= La Justice (Tunisian newspaper) =

La Justice is a Tunisian francophonic Jewish newspaper founded in 1909 by Mardochée Smaja. The main goal behind this journal was the advocacy for political and juridic emancipation of the Jewish community in Tunisia and its right to the French neutralisation.

== History ==
The paper played a major role in giving visibility to the Jewish opinion. Comparing to the other newspapers of its kind, La Justice was considered as the journal of the modernist part of the Jewish activists. Most of its content was written by Tunisian intellectuals who studied in French universities.

When its members joined the executive board of the community's council in 1934, the newspaper became very popular and successful.
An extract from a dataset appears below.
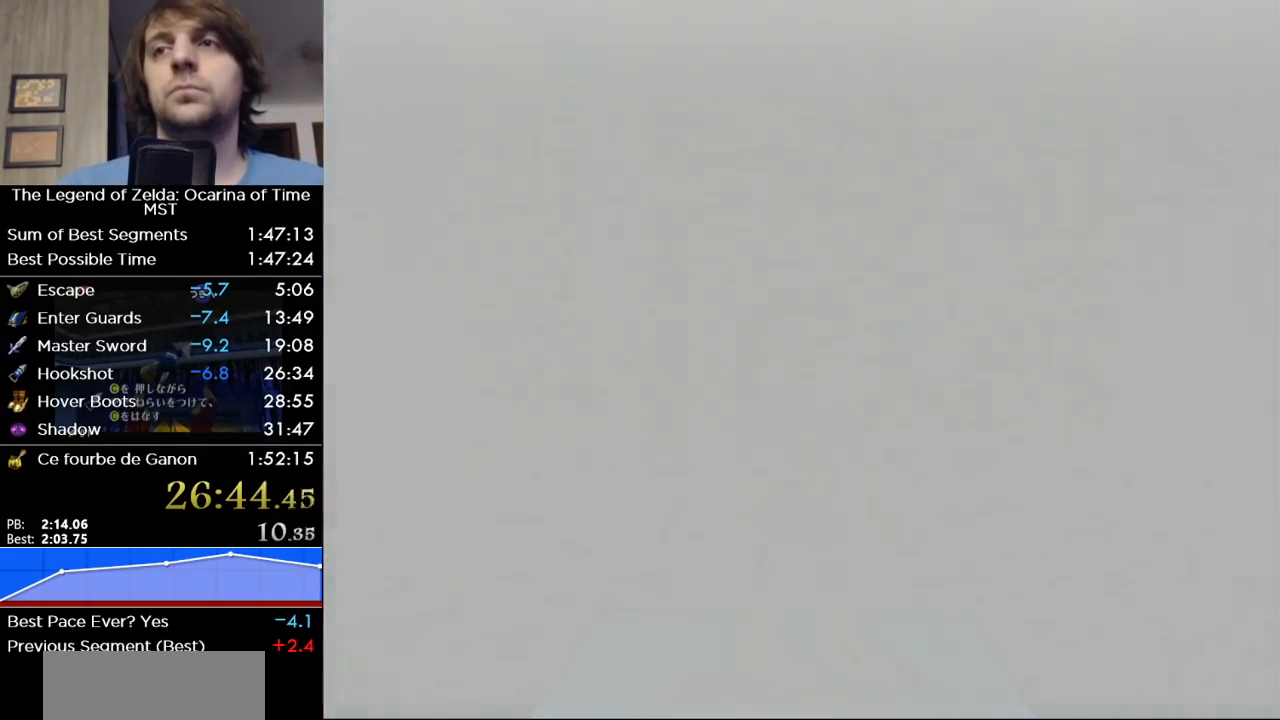
{"buttons": [], "left_stick": "up-left", "right_stick": "center", "events": [[233, "START", "down"], [267, "START", "up"], [400, "START", "down"], [417, "START", "up"]]}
Yet, like many others, its activity stopped after World War II with the arrival of the Vichy regime.

Among its editorial community members were Serge Moati, an SFIO activist, one of its editors-in-chief.

== Official positions ==

=== Internal policy ===
La Justice was a supporter of the concept of religion and the Tunisian politics separation, based in its argument on the Turkish Jews example, who refused to accept on 25 November 1925, the article 42 in the Lausanne Treaty according to which non-Muslim minorities in Turkey could benefit of some extra privileges related to their family and personal status. The Turkish Jews chose to keep the same rights and duties as all the other Turkish citizens. The article published in La Justice elaborating this point of view was called "An example to follow in Tunisia".

=== Zionism ===
The newspaper's position regarding Zionism changed with time. Initially, it provided the Zionist movement leaders with space to share their news and calls such as the ones for Keren Kayemet le-Israël, and the conferences of Keren Hayesod's emissaries who came to Tunisia. Yet, in the middle of the 20s, when it started to express directly its support for the Tunisian Jews' French neutralisation, tensions were created between La Justices community and Zionism.

=== French neutralisation ===
La Justice was the main representative of the modernist part of Tunisian Jewish activists. It expressed clearly its attachment to France and advocated on several occasions for the right in French neutralization. This position created conflict with the Tunisian nationalists and even the Zionists for whom the French neutralization was a danger for the Jewish identity. Apart from the aim for political French belonging, the journal tried a create a cultural one as well for its readers. That is why it led many campaigns to encourage the community, or at least its French-speaking bourgeois minority, to play sports and scouting.